**What to do:** It is required that all of the data be written out exactly.

**Exercise material:**

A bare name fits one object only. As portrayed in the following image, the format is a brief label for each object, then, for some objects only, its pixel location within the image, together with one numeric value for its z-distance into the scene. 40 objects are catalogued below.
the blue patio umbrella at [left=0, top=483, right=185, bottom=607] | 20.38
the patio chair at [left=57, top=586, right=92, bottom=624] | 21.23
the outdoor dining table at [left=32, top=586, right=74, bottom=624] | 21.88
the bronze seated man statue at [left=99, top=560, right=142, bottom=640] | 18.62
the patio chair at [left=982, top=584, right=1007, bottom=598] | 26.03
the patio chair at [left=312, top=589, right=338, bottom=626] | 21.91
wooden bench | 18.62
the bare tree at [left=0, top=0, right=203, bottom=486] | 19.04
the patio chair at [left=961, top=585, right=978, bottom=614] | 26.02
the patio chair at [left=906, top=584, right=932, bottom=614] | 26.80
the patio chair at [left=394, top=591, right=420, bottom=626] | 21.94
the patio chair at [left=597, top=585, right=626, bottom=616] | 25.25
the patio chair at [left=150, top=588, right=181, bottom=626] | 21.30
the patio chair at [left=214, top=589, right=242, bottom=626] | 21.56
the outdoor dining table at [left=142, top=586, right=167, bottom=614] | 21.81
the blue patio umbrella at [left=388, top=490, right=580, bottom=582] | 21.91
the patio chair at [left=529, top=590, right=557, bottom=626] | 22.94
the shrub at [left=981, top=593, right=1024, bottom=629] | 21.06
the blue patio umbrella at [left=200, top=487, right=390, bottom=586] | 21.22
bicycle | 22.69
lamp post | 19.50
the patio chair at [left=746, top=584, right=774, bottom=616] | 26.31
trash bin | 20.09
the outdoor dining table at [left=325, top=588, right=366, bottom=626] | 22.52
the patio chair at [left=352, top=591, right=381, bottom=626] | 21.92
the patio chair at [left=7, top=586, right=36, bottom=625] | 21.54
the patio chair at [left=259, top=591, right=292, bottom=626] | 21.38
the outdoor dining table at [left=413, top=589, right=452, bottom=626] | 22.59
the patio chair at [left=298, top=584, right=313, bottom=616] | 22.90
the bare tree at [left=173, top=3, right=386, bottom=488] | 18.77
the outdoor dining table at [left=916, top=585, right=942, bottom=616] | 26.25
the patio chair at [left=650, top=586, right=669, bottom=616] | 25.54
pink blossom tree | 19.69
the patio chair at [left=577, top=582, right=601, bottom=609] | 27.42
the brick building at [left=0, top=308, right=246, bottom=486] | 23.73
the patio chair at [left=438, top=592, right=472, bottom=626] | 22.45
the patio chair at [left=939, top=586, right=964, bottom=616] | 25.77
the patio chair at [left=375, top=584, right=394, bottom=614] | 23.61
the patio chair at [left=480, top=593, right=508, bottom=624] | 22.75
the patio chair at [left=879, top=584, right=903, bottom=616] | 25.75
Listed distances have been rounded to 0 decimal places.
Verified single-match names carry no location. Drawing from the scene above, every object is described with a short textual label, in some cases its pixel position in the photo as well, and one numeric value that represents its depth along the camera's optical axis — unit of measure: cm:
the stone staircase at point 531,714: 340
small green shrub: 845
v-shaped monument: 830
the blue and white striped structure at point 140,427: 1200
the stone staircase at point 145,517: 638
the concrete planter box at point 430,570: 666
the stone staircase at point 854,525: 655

**Output for this task:**
A bare name fits one object only. As portrayed in the following image, the format is a brief label for each object, then, for some objects only, its pixel location within the image, together with one numeric value for its z-distance into the scene. 40 objects are catalogued below.
the blue patio umbrella at [left=0, top=483, right=185, bottom=607] | 20.38
the patio chair at [left=57, top=586, right=92, bottom=624] | 21.23
the outdoor dining table at [left=32, top=586, right=74, bottom=624] | 21.88
the bronze seated man statue at [left=99, top=560, right=142, bottom=640] | 18.62
the patio chair at [left=982, top=584, right=1007, bottom=598] | 26.03
the patio chair at [left=312, top=589, right=338, bottom=626] | 21.91
wooden bench | 18.62
the bare tree at [left=0, top=0, right=203, bottom=486] | 19.04
the patio chair at [left=961, top=585, right=978, bottom=614] | 26.02
the patio chair at [left=906, top=584, right=932, bottom=614] | 26.80
the patio chair at [left=394, top=591, right=420, bottom=626] | 21.94
the patio chair at [left=597, top=585, right=626, bottom=616] | 25.25
the patio chair at [left=150, top=588, right=181, bottom=626] | 21.30
the patio chair at [left=214, top=589, right=242, bottom=626] | 21.56
the outdoor dining table at [left=142, top=586, right=167, bottom=614] | 21.81
the blue patio umbrella at [left=388, top=490, right=580, bottom=582] | 21.91
the patio chair at [left=529, top=590, right=557, bottom=626] | 22.94
the shrub at [left=981, top=593, right=1024, bottom=629] | 21.06
the blue patio umbrella at [left=200, top=487, right=390, bottom=586] | 21.22
bicycle | 22.69
lamp post | 19.50
the patio chair at [left=746, top=584, right=774, bottom=616] | 26.31
trash bin | 20.09
the outdoor dining table at [left=325, top=588, right=366, bottom=626] | 22.52
the patio chair at [left=352, top=591, right=381, bottom=626] | 21.92
the patio chair at [left=7, top=586, right=36, bottom=625] | 21.54
the patio chair at [left=259, top=591, right=292, bottom=626] | 21.38
the outdoor dining table at [left=413, top=589, right=452, bottom=626] | 22.59
the patio chair at [left=298, top=584, right=313, bottom=616] | 22.90
the bare tree at [left=173, top=3, right=386, bottom=488] | 18.77
the outdoor dining table at [left=916, top=585, right=942, bottom=616] | 26.25
the patio chair at [left=650, top=586, right=669, bottom=616] | 25.54
pink blossom tree | 19.69
the patio chair at [left=577, top=582, right=601, bottom=609] | 27.42
the brick building at [left=0, top=308, right=246, bottom=486] | 23.73
the patio chair at [left=438, top=592, right=472, bottom=626] | 22.45
the patio chair at [left=939, top=586, right=964, bottom=616] | 25.77
the patio chair at [left=375, top=584, right=394, bottom=614] | 23.61
the patio chair at [left=480, top=593, right=508, bottom=624] | 22.75
the patio chair at [left=879, top=584, right=903, bottom=616] | 25.75
Listed distances have been rounded to 0 decimal places.
Verified single-match names carry no location. Drawing from the scene above, every object is described with a short textual label, in some cases its pixel position in the photo as well, and one numeric value that represents its depth along the camera's optical axis — unit of measure: cm:
the stone staircase at point 531,714: 340
small green shrub: 845
v-shaped monument: 830
the blue and white striped structure at point 140,427: 1200
the stone staircase at point 145,517: 638
the concrete planter box at point 430,570: 666
the stone staircase at point 854,525: 655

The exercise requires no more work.